The trio and duet recordings Bauer made with Tristano around 1945 are especially interesting. Tristano and Bauer enjoyed a natural synergy in style and approach to their music. Tristano's intricate arrangements were a perfect match for Bauer's guitar. These examples demonstrated that Bauer was not just a good guitarist, but also an outstanding musician. His unison playing with Tristano was precise, and his accompaniment to Tristano's piano represented some of the best and earliest examples of great guitar comping.
Billy Bauer continued his pioneering guitar work with Lee Konitz in the 1950's and 1960's. As with Lennie Tristano, Bauer found a kindred musical spirit in Konitz. Konitz's avant-garde saxophone work was a perfect match for Bauer's advanced guitar.
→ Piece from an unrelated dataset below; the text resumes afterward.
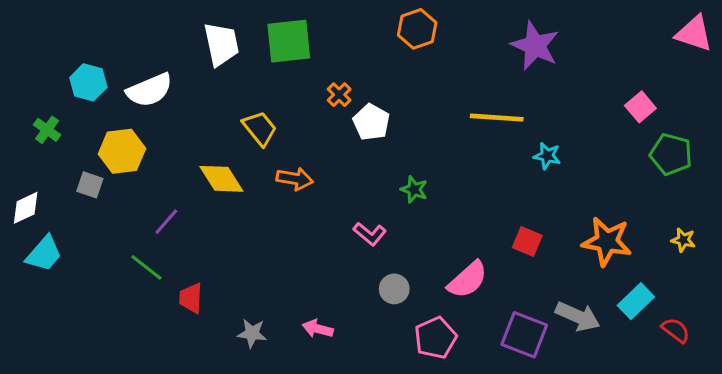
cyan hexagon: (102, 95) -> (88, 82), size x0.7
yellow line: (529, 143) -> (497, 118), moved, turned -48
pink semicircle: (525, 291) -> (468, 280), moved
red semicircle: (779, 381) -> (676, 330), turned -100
On the recording Lee Konitz especially, the two musicians demonstrated a unique musical dialogue across a range of styles from bop and cool to the avant-garde. Duet For Saxophone and Guitar, was an unusual instrument paring, that really allowed Bauer’s great musicianship to be heard. Early in 1956, Billy Bauer made a recording under his own name. Plectrist put Bauer front and center throughout, playing great jazz guitar.
In the history of jazz guitar there have been many examples of great musicians who are often overlooked for the enormous influence they had. Billy Bauer is one of these. Anyone interested in the early evolution of the guitar in bop and cool jazz should start with Bill Bauer. He led the way for guitarists like Jimmy Raney, and along with Lennie Tristano, brought the piano, guitar, bass trio to a whole new level.
In the 1990's Billy Bauer appeared at the 1997 JVC Tributes for Barney Kessel and Tal Farlow. Just Jazz Guitar, February 1996 had a nice interview with Billy Bauer by Michael Katz.